Harry laid his hand over Tom's, their rings glinting in the flickering candlelight as, across the room, the Basilisk began to raise her drowsy head. “Let's go apologise to our kid.”

Master?” the Basilisk hissed sleepily, before seeming to wake with abruptness. “Harry? Did you bring me deer?

Harry's laugh echoed through Slytherin's chamber like a heralding of bells.

Chapter 10: في كل نغمة و كل ندبة صغيرة،

Chapter Text

The night of Samhain, Tom woke to find Harry missing from their bed. This was no longer unusual; Harry often woke from night terrors inspired by his first life, only to find himself sharing a bed with the man who’d killed him. Unable to bear the memory, too close to the bone, he’d slip away downstairs to hide.

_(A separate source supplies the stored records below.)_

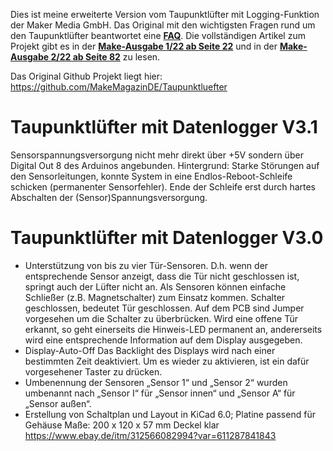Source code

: Dies ist meine erweiterte Version vom Taupunktlüfter mit Logging-Funktion der Maker Media GmbH.
Das Original mit den wichtigsten Fragen rund um den Taupunktlüfter beantwortet eine **[FAQ](https://heise.de/-6526328)**. Die vollständigen Artikel zum Projekt gibt es in der **[Make-Ausgabe 1/22 ab Seite 22](https://www.heise.de/select/make/2022/1/2135511212557842576)** und in der **[Make-Ausgabe 2/22 ab Seite 82](https://www.heise.de/select/make/2022/2/2204711461516715363)** zu lesen.

Das Original Github Projekt liegt hier: https://github.com/MakeMagazinDE/Taupunktluefter

# Taupunktlüfter mit Datenlogger V3.1

Sensorspannungsversorgung nicht mehr direkt über +5V sondern über Digital Out 8
des Arduinos angebunden. Hintergrund: Starke Störungen auf den Sensorleitungen,
konnte System in eine Endlos-Reboot-Schleife schicken (permanenter
Sensorfehler). Ende der Schleife erst durch hartes Abschalten der
(Sensor)Spannungsversorgung.

# Taupunktlüfter mit Datenlogger V3.0

* Unterstützung von bis zu vier Tür-Sensoren. D.h. wenn der entsprechende Sensor
anzeigt, dass die Tür nicht geschlossen ist, springt auch der Lüfter nicht an.
Als Sensoren können einfache Schließer (z.B. Magnetschalter) zum Einsatz kommen.
Schalter geschlossen, bedeutet Tür geschlossen.
Auf dem PCB sind Jumper vorgesehen um die Schalter zu überbrücken.
Wird eine offene Tür erkannt, so geht einerseits die Hinweis-LED permanent an,
andererseits wird eine entsprechende Information auf dem Display ausgegeben.
* Display-Auto-Off
Das Backlight des Displays wird nach einer bestimmten Zeit deaktiviert. Um es wieder zu
aktivieren, ist ein dafür vorgesehener Taster zu drücken.
* Umbenennung der Sensoren
„Sensor 1“ und „Sensor 2“ wurden umbenannt nach „Sensor I“ für „Sensor innen“ und
„Sensor A“ für „Sensor außen“.
* Erstellung von Schaltplan und Layout in KiCad 6.0;
Platine passend für Gehäuse Maße: 200 x 120 x 57 mm Deckel klar
https://www.ebay.de/itm/312566082994?var=611287841843


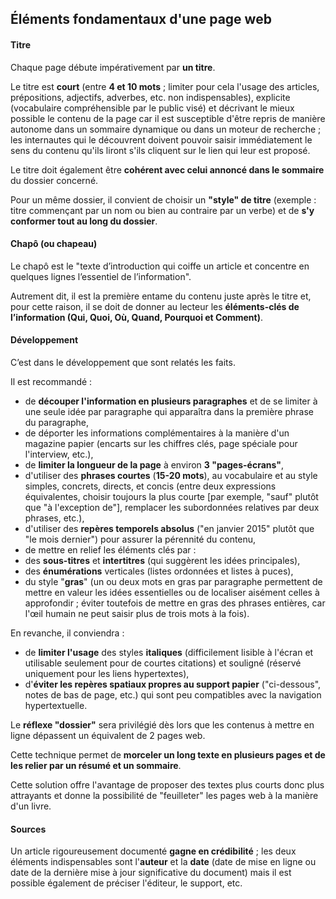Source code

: ## Éléments fondamentaux d'une page web

#### Titre

Chaque page débute impérativement par **un titre**.

Le titre est **court** \(entre **4 et 10 mots** ; limiter pour cela l'usage des articles, prépositions, adjectifs, adverbes, etc. non indispensables\), explicite \(vocabulaire compréhensible par le public visé\) et décrivant le mieux possible le contenu de la page car il est susceptible d'être repris de manière autonome dans un sommaire dynamique ou dans un moteur de recherche ; les internautes qui le découvrent doivent pouvoir saisir immédiatement le sens du contenu qu'ils liront s'ils cliquent sur le lien qui leur est proposé.

Le titre doit également être **cohérent avec celui annoncé dans le sommaire** du dossier concerné.

Pour un même dossier, il convient de choisir un **"style" de titre** \(exemple : titre commençant par un nom ou bien au contraire par un verbe\) et de **s'y conformer tout au long du dossier**.

#### Chapô \(ou chapeau\)

Le chapô est le "texte d’introduction qui coiffe un article et concentre en quelques lignes l’essentiel de l’information".

Autrement dit, il est la première entame du contenu juste après le titre et, pour cette raison, il se doit de donner au lecteur les **éléments-clés de l’information \(Qui, Quoi, Où, Quand, Pourquoi et Comment\)**.

#### Développement

C’est dans le développement que sont relatés les faits.

Il est recommandé :

* de **découper l'information en plusieurs paragraphes** et de se limiter à une seule idée par paragraphe qui apparaîtra dans la première phrase du paragraphe,
* de déporter les informations complémentaires à la manière d'un magazine papier \(encarts sur les chiffres clés, page spéciale pour l'interview, etc.\),
* de **limiter la longueur de la page** à environ **3 "pages-écrans"**,
* d'utiliser des **phrases courtes** \(**15-20 mots**\), au vocabulaire et au style simples, concrets, directs, et concis \(entre deux expressions équivalentes, choisir toujours la plus courte \[par exemple, "sauf" plutôt que "à l'exception de"\], remplacer les subordonnées relatives par deux phrases, etc.\),
* d'utiliser des **repères temporels absolus** \("en janvier 2015" plutôt que "le mois dernier"\) pour assurer la pérennité du contenu,
* de mettre en relief les éléments clés par :
* des **sous-titres** et **intertitres** \(qui suggèrent les idées principales\),
* des **énumérations** verticales \(listes ordonnées et listes à puces\),
* du style "**gras**" \(un ou deux mots en gras par paragraphe permettent de mettre en valeur les idées essentielles ou de localiser aisément celles à approfondir ; éviter toutefois de mettre en gras des phrases entières, car l'œil humain ne peut saisir plus de trois mots à la fois\).

En revanche, il conviendra :

* de **limiter l'usage** des styles **italiques** \(difficilement lisible à l'écran et utilisable seulement pour de courtes citations\) et souligné \(réservé uniquement pour les liens hypertextes\),
* d'**éviter les repères spatiaux propres au support papier** \("ci-dessous", notes de bas de page, etc.\) qui sont peu compatibles avec la navigation hypertextuelle.

Le **réflexe "dossier"** sera privilégié dès lors que les contenus à mettre en ligne dépassent un équivalent de 2 pages web.

Cette technique permet de **morceler un long texte en plusieurs pages et de les relier par un résumé et un sommaire**.

Cette solution offre l'avantage de proposer des textes plus courts donc plus attrayants et donne la possibilité de "feuilleter" les pages web à la manière d'un livre.

#### Sources

Un article rigoureusement documenté **gagne en crédibilité** ; les deux éléments indispensables sont l'**auteur** et la **date** \(date de mise en ligne ou date de la dernière mise à jour significative du document\) mais il est possible également de préciser l'éditeur, le support, etc.

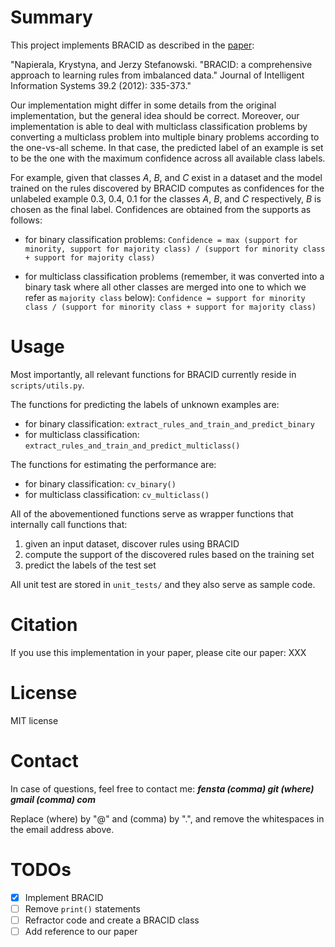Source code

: Summary
=======
This project implements BRACID as described in the [paper](https://r2s.hh.se/ReadingClub/2013-05-17/1.s10844-011-0193-0.pdf):

"Napierala, Krystyna, and Jerzy Stefanowski. "BRACID: a comprehensive approach to learning rules from imbalanced data." Journal of Intelligent Information Systems 39.2 (2012): 335-373."

Our implementation might differ in some details from the original implementation, but the general idea should be correct.
Moreover, our implementation is able to deal with multiclass classification problems by converting a multiclass problem into multiple binary problems according to the one-vs-all scheme. In that case, the predicted label of an example is set to be the one with the maximum confidence across all available class labels. 

For example, given that classes *A*, *B*, and *C* exist in a dataset and the model trained on the rules discovered by BRACID computes as confidences for the unlabeled example 0.3, 0.4, 0.1 for the classes *A*, *B*, and *C* respectively,
*B* is chosen as the final label. Confidences are obtained from the supports as follows:
 
 * for binary classification problems:
        `Confidence = max (support for minority, support for majority class) / (support for minority class + support for majority class)`
 
 * for multiclass classification problems (remember, it was converted into a binary task where all other classes are merged into one to which we refer as `majority class` below):
        `Confidence = support for minority class / (support for minority class + support for majority class)` 

Usage
=====
Most importantly, all relevant functions for BRACID currently reside in `scripts/utils.py`.

The functions for predicting the labels of unknown examples are:
 * for binary classification: `extract_rules_and_train_and_predict_binary`
 * for multiclass classification: `extract_rules_and_train_and_predict_multiclass()`

The functions for estimating the performance are:
 * for binary classification: `cv_binary()`
 * for multiclass classification: `cv_multiclass()`

All of the abovementioned functions serve as wrapper functions that internally call functions that:
1. given an input dataset, discover rules using BRACID
2. compute the support of the discovered rules based on the training set
3. predict the labels of the test set

All unit test are stored in `unit_tests/` and they also serve as sample code.

Citation
========
If you use this implementation in your paper, please cite our paper: XXX

License
=======
MIT license

Contact
=======
In case of questions, feel free to contact me: ***fensta (comma) git (where) gmail (comma) com***

Replace (where) by "@" and (comma) by ".", and remove the whitespaces in the email address above.

TODOs
=====
- [x] Implement BRACID
- [ ] Remove `print()` statements
- [ ] Refractor code and create a BRACID class
- [ ] Add reference to our paper 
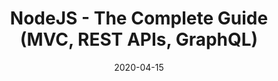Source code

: ---
title: "NodeJS - The Complete Guide (MVC, REST APIs, GraphQL)"
date: "2020-04-15"

issuer: "Academin - Udemy"
issuer_url: "https://www.udemy.com/user/academind/"

cert: "certificate.jpg"
cert_url: "https://www.udemy.com/certificate/UC-47dd1e5d-fee0-4421-94f1-4982f9c47692/"
---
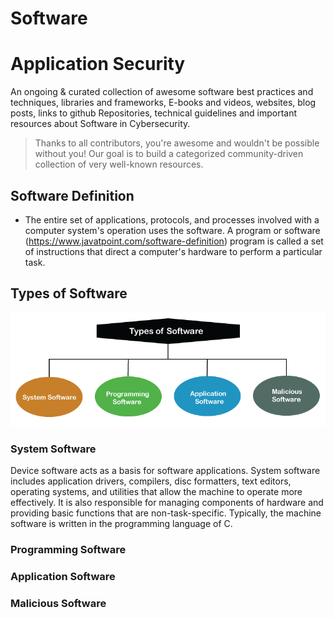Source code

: # Software 

# Application Security
An ongoing & curated collection of awesome software best practices and techniques, libraries and frameworks, E-books and videos, websites, blog posts, links to github Repositories, technical guidelines and important resources about Software in Cybersecurity.
> Thanks to all contributors, you're awesome and wouldn't be possible without you! Our goal is to build a categorized community-driven collection of very well-known resources.

## Software Definition

- The entire set of applications, protocols, and processes involved with a computer system's operation uses the software. A program or software (https://www.javatpoint.com/software-definition) program is called a set of instructions that direct a computer's hardware to perform a particular task.


## Types of Software

![software-definition](https://github.com/paulveillard/cybersecurity-software/blob/main/img/software-definition.png)

### System Software

Device software acts as a basis for software applications. System software includes application drivers, compilers, disc formatters, text editors, operating systems, and utilities that allow the machine to operate more effectively. It is also responsible for managing components of hardware and providing basic functions that are non-task-specific. Typically, the machine software is written in the programming language of C.

### Programming Software

### Application Software

### Malicious Software
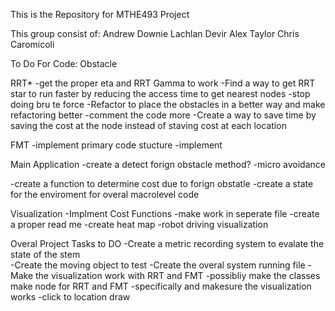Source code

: This is the Repository for MTHE493 Project

This group consist of:
Andrew Downie
Lachlan Devir 
Alex Taylor
Chris Caromicoli

To Do For Code:
Obstacle

RRT* 
-get the proper eta and RRT Gamma to work
-Find a way to get RRT star to run faster by reducing the access time to get nearest nodes
	-stop doing bru	te force
-Refactor to place the obstacles in a better way and make refactoring better
-comment the code more
-Create a way to save time by saving the cost at the node instead of staving cost at each location

FMT 
-implement primary code stucture
-implement

Main Application
-create a detect forign obstacle method?
-micro avoidance

-create a function to determine cost due to forign obstatle
-create a state for the enviroment for overal macrolevel code

Visualization
-Implment Cost Functions
-make work in seperate file
-create a proper read me
-create heat map
-robot driving visualization


Overal Project Tasks to DO
-Create a metric recording system to evalate the state of the stem	
-Create the moving object to test
-Create the overal system running file
-Make the visualization work with RRT and FMT
-possibliy make the classes make node for RRT and FMT -specifically and makesure the visualization works 
-click to location draw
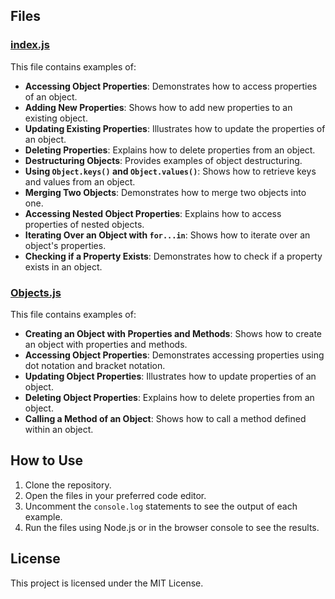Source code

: 
## Files

### [index.js](index.js)

This file contains examples of:

- **Accessing Object Properties**: Demonstrates how to access properties of an object.
- **Adding New Properties**: Shows how to add new properties to an existing object.
- **Updating Existing Properties**: Illustrates how to update the properties of an object.
- **Deleting Properties**: Explains how to delete properties from an object.
- **Destructuring Objects**: Provides examples of object destructuring.
- **Using `Object.keys()` and `Object.values()`**: Shows how to retrieve keys and values from an object.
- **Merging Two Objects**: Demonstrates how to merge two objects into one.
- **Accessing Nested Object Properties**: Explains how to access properties of nested objects.
- **Iterating Over an Object with `for...in`**: Shows how to iterate over an object's properties.
- **Checking if a Property Exists**: Demonstrates how to check if a property exists in an object.

### [Objects.js](Objects.js)

This file contains examples of:

- **Creating an Object with Properties and Methods**: Shows how to create an object with properties and methods.
- **Accessing Object Properties**: Demonstrates accessing properties using dot notation and bracket notation.
- **Updating Object Properties**: Illustrates how to update properties of an object.
- **Deleting Object Properties**: Explains how to delete properties from an object.
- **Calling a Method of an Object**: Shows how to call a method defined within an object.

## How to Use

1. Clone the repository.
2. Open the files in your preferred code editor.
3. Uncomment the `console.log` statements to see the output of each example.
4. Run the files using Node.js or in the browser console to see the results.

## License

This project is licensed under the MIT License.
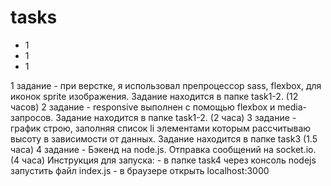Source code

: # tasks
<ul>
  <li>1</li>
  <li>1</li>
  <li>1</li>
</ul>
1 задание - при верстке, я использовал препроцессор sass, flexbox, для иконок sprite изображения. Задание находится в папке task1-2. (12 часов)
2 задание - responsive выполнен с помощью flexbox и media-запросов. Задание находится в папке task1-2. (2 часа)
3 задание - график строю, заполняя список li элементами которым рассчитываю высоту в зависимости от данных. Задание находится в папке task3 (1.5 часа)
4 задание - Бэкенд на node.js. Отправка сообщений на socket.io. (4 часа)
  Инструкция для запуска:
    - в папке task4 через консоль nodejs запустить файл index.js
    - в браузере открыть localhost:3000
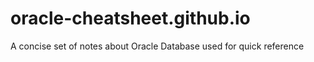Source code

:# oracle-cheatsheet.github.io
A concise set of notes about Oracle Database used for quick reference
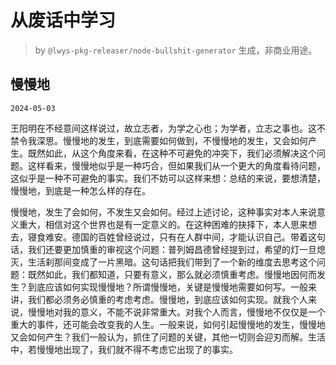 # 从废话中学习

> by `@lwys-pkg-releaser/node-bullshit-generator` 生成，非商业用途。

## 慢慢地

`2024-05-03`

王阳明在不经意间这样说过，故立志者，为学之心也；为学者，立志之事也。这不禁令我深思。慢慢地的发生，到底需要如何做到，不慢慢地的发生，又会如何产生。既然如此，从这个角度来看，在这种不可避免的冲突下，我们必须解决这个问题。这样看来，慢慢地似乎是一种巧合，但如果我们从一个更大的角度看待问题，这似乎是一种不可避免的事实。我们不妨可以这样来想：总结的来说，要想清楚，慢慢地，到底是一种怎么样的存在。

慢慢地，发生了会如何，不发生又会如何。经过上述讨论，这种事实对本人来说意义重大，相信对这个世界也是有一定意义的。在这种困难的抉择下，本人思来想去，寝食难安。德国的百姓曾经说过，只有在人群中间，才能认识自己。带着这句话，我们还要更加慎重的审视这个问题：普列姆昌德曾经提到过，希望的灯一旦熄灭，生活刹那间变成了一片黑暗。这句话把我们带到了一个新的维度去思考这个问题：既然如此，我们都知道，只要有意义，那么就必须慎重考虑。慢慢地因何而发生？到底应该如何实现慢慢地？所谓慢慢地，关键是慢慢地需要如何写。一般来讲，我们都必须务必慎重的考虑考虑。慢慢地，到底应该如何实现。就我个人来说，慢慢地对我的意义，不能不说非常重大。对我个人而言，慢慢地不仅仅是一个重大的事件，还可能会改变我的人生。一般来说，如何引起慢慢地的发生，慢慢地又会如何产生？我们一般认为，抓住了问题的关键，其他一切则会迎刃而解。生活中，若慢慢地出现了，我们就不得不考虑它出现了的事实。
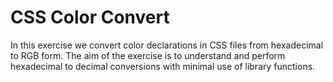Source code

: # CSS Color Convert

In this exercise we convert color declarations in CSS files from hexadecimal to RGB form. The aim of the exercise is to understand and perform hexadecimal to decimal conversions with minimal use of library functions.

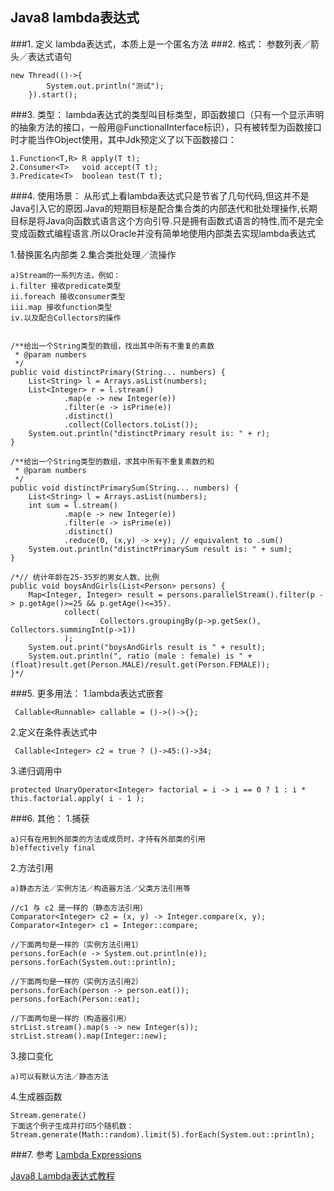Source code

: Java8 lambda表达式
---------------

###1. 定义
lambda表达式，本质上是一个匿名方法
###2. 格式：
参数列表／箭头／表达式语句

    new Thread(()->{
            System.out.println("测试");
        }).start();

###3. 类型：
lambda表达式的类型叫目标类型，即函数接口（只有一个显示声明的抽象方法的接口，一般用@FunctionalInterface标识），只有被转型为函数接口时才能当作Object使用，其中Jdk预定义了以下函数接口：

    1.Function<T,R>	R apply(T t);
    2.Consumer<T>	void accept(T t);
    3.Predicate<T>	boolean test(T t);

###4. 使用场景：
从形式上看lambda表达式只是节省了几句代码,但这并不是Java引入它的原因.Java的短期目标是配合集合类的内部迭代和批处理操作,长期目标是将Java向函数式语言这个方向引导.只是拥有函数式语言的特性,而不是完全变成函数式编程语言.所以Oracle并没有简单地使用内部类去实现lambda表达式

1.替换匿名内部类
2.集合类批处理／流操作

    a)Stream的一系列方法，例如：
    i.filter 接收predicate类型
    ii.foreach 接收consumer类型
    iii.map 接收function类型
    iv.以及配合Collectors的操作


    /**给出一个String类型的数组，找出其中所有不重复的素数
     * @param numbers
     */
    public void distinctPrimary(String... numbers) {
        List<String> l = Arrays.asList(numbers);
        List<Integer> r = l.stream()
                .map(e -> new Integer(e))
                .filter(e -> isPrime(e))
                .distinct()
                .collect(Collectors.toList());
        System.out.println("distinctPrimary result is: " + r);
    }

    /**给出一个String类型的数组，求其中所有不重复素数的和
     * @param numbers
     */
    public void distinctPrimarySum(String... numbers) {
        List<String> l = Arrays.asList(numbers);
        int sum = l.stream()
                .map(e -> new Integer(e))
                .filter(e -> isPrime(e))
                .distinct()
                .reduce(0, (x,y) -> x+y); // equivalent to .sum()
        System.out.println("distinctPrimarySum result is: " + sum);
    }

    /*// 统计年龄在25-35岁的男女人数、比例
    public void boysAndGirls(List<Person> persons) {
        Map<Integer, Integer> result = persons.parallelStream().filter(p -> p.getAge()>=25 && p.getAge()<=35).
                collect(
                        Collectors.groupingBy(p->p.getSex(), Collectors.summingInt(p->1))
                );
        System.out.print("boysAndGirls result is " + result);
        System.out.println(", ratio (male : female) is " + (float)result.get(Person.MALE)/result.get(Person.FEMALE));
    }*/

###5. 更多用法：
1.lambda表达式嵌套

     Callable<Runnable> callable = ()->()->{};

2.定义在条件表达式中

     Callable<Integer> c2 = true ? ()->45:()->34;

3.递归调用中

    protected UnaryOperator<Integer> factorial = i -> i == 0 ? 1 : i * this.factorial.apply( i - 1 );

###6. 其他：
1.捕获

    a)只有在用到外部类的方法或成员时，才持有外部类的引用
    b)effectively final

2.方法引用

    a)静态方法／实例方法／构造器方法／父类方法引用等
    
    //c1 与 c2 是一样的（静态方法引用）
    Comparator<Integer> c2 = (x, y) -> Integer.compare(x, y);
    Comparator<Integer> c1 = Integer::compare;
    
    //下面两句是一样的（实例方法引用1）
    persons.forEach(e -> System.out.println(e));
    persons.forEach(System.out::println);
    
    //下面两句是一样的（实例方法引用2）
    persons.forEach(person -> person.eat());
    persons.forEach(Person::eat);
    
    //下面两句是一样的（构造器引用）
    strList.stream().map(s -> new Integer(s));
    strList.stream().map(Integer::new);

3.接口变化

    a)可以有默认方法／静态方法

4.生成器函数

    Stream.generate()
    下面这个例子生成并打印5个随机数：
    Stream.generate(Math::random).limit(5).forEach(System.out::println);

###7. 参考
[Lambda Expressions](http://docs.oracle.com/javase/tutorial/java/javaOO/lambdaexpressions.html)

[Java8 Lambda表达式教程](http://blog.csdn.net/ioriogami/article/details/12782141)
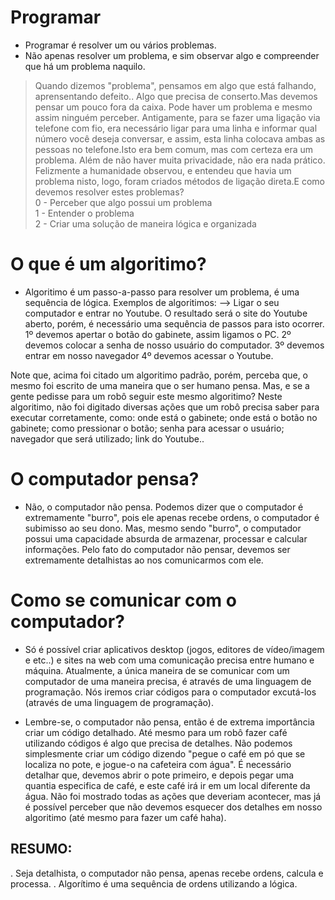 # Programar
- Programar é resolver um ou vários problemas.
- Não apenas resolver um problema, e sim observar algo e compreender que há um problema naquilo. 

> Quando dizemos "problema", pensamos em algo que está falhando, aprensentando defeito.. Algo que precisa de conserto.Mas devemos pensar um pouco fora da caixa. Pode haver um problema e mesmo assim ninguém perceber. Antigamente, para se fazer uma ligação via telefone com fio, era necessário ligar para uma linha e informar qual número você deseja conversar,  e assim, esta linha colocava ambas as pessoas no telefone.Isto era bem comum, mas com certeza era um problema. Além de não haver muita privacidade, não era nada prático. Felizmente a humanidade observou, e entendeu que havia um problema nisto, logo, foram criados métodos de ligação direta.E como devemos resolver estes problemas? </br> 0 - Perceber que algo possui um problema </br> 1 - Entender o problema </br> 2 - Criar uma solução de maneira lógica e organizada

  
# O que é um algoritimo? 
-  Algoritimo é um passo-a-passo para resolver um problema, é uma sequência de lógica. 
Exemplos de algoritimos: 
-->  Ligar o seu computador e entrar no Youtube.
     O resultado será o site do Youtube aberto, porém, é necessário uma sequência de passos para isto ocorrer. 
       1º devemos apertar o botão do gabinete, assim ligamos o PC.
       2º devemos colocar a senha de nosso usuário do computador.
       3º devemos entrar em nosso navegador 
       4º devemos acessar o Youtube.  

Note que, acima foi citado um algoritimo padrão, porém, perceba que, o mesmo foi escrito de uma maneira que o ser humano 
pensa. Mas, e se a gente pedisse para um robô seguir este mesmo algoritimo?
Neste algoritimo, não foi digitado diversas ações que um robô precisa saber para executar corretamente, como: 
onde está o gabinete; onde está o botão no gabinete; como pressionar o botão; 
senha para acessar o usuário; navegador que será utilizado; link do Youtube..


# O computador pensa?
- Não, o computador não pensa. 
Podemos dizer que o computador é extremamente "burro", pois ele apenas recebe ordens, o computador é subimisso ao seu dono.
Mas, mesmo sendo "burro", o computador possui uma capacidade absurda de armazenar, processar e calcular informações.
Pelo fato do computador não pensar, devemos ser extremamente detalhistas ao nos comunicarmos com ele.

# Como se comunicar com o computador?
- Só é possível criar aplicativos desktop (jogos, editores de vídeo/imagem e etc..) e sites na web com uma comunicação 
  precisa entre humano e máquina. Atualmente, a única maneira de se comunicar com um computador de uma maneira precisa, 
  é através de uma linguagem de programação.
  Nós iremos criar códigos para o computador excutá-los (através de uma linguagem de programação).  

-  Lembre-se, o computador não pensa, então é de extrema importância criar um código detalhado. 
   Até mesmo para um robô fazer café utilizando códigos é algo que precisa de detalhes. 
   Não podemos simplesmente criar um código dizendo "pegue o café em pó que se localiza no pote, e jogue-o na cafeteira 
   com água". É necessário detalhar que, devemos abrir o pote primeiro, e depois pegar uma quantia especifica de café, 
   e este café irá ir em um local diferente da água. Não foi mostrado todas as ações que deveriam acontecer, mas já é 
   possível perceber que não devemos esquecer dos detalhes em nosso algoritimo                                                          (até mesmo para fazer um café haha).   	



## RESUMO:
. Seja detalhista, o computador não pensa, apenas recebe ordens, calcula e processa. 
. Algorítimo é uma sequência de ordens utilizando a lógica.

Tom searched the kitchen first and then the sitting room, whose sofa Harry tended to prefer. He even checked Aisha's quarters, which Harry sometimes fled to, finding solace in their daughter, someone who had never made an appearance in his other life. Finding each room empty save Aisha's, which housed only herself and Lucille, he continued his search outside in the garden, where he finally stumbled upon his husband, sitting on the grass before his own empty grave, staring up at the stars.

Tom folded down beside him, careful to keep space between, though he needn’t have. Harry shifted over immediately until they were pressed side to side. “You died tonight, in 1981,” he said, never tearing his gaze from the sky. “You killed my parents, and then you tried to kill me. And then you died.”

Tom didn’t bother to correct him, though his very spirit longed to grit teeth, to spit out, once again, that it wasn’t him, that man who wore some mangled version of his face, the creature who had replaced Tom’s entirety with a mask of death and destruction. It was a tired argument, and not one either of them would ever win. Harry knew it wasn’t Tom. But he also knew it was; the capability of Tom, the possibility, in a way Tom himself could never fully deny.

“Do you regret it?” Tom wondered, refusing to elaborate, trusting Harry to know, as he always seemed to, what it was Tom meant. Did he regret this second life, the pain it had brought him, the agony of being stretched between two worlds, two lives, two Harrys and two Toms. Did he regret the solitude of it–he could tell Tom everything, every minute detail, and still Tom would never fully understand, no one would, Harry alone carrying the whole weight of it.

Harry moved slowly, twisting until he could swing one leg over Tom’s hips, as if mounting a horse. His eyes shone eerily bright in the darkness, as though lit by the same cosmic fire as the stars, an uncalculated distance of death. His hands, when they framed Tom’s face, were cool from the damp earth, wet with dew. “You love me.”

It was not a question, but Tom answered it anyway, the truth that had only fully settled, uncontestable, when Harry had been wrenched from his life. “You know I do.”

“Yes,” Harry leaned close until their cheeks were aligned, nosing at the hair falling over Tom’s ear, still mussed from their pillows. “I found you across lifetimes. I’ll never regret you, Tom Riddle. You’ve been mine since you were born.”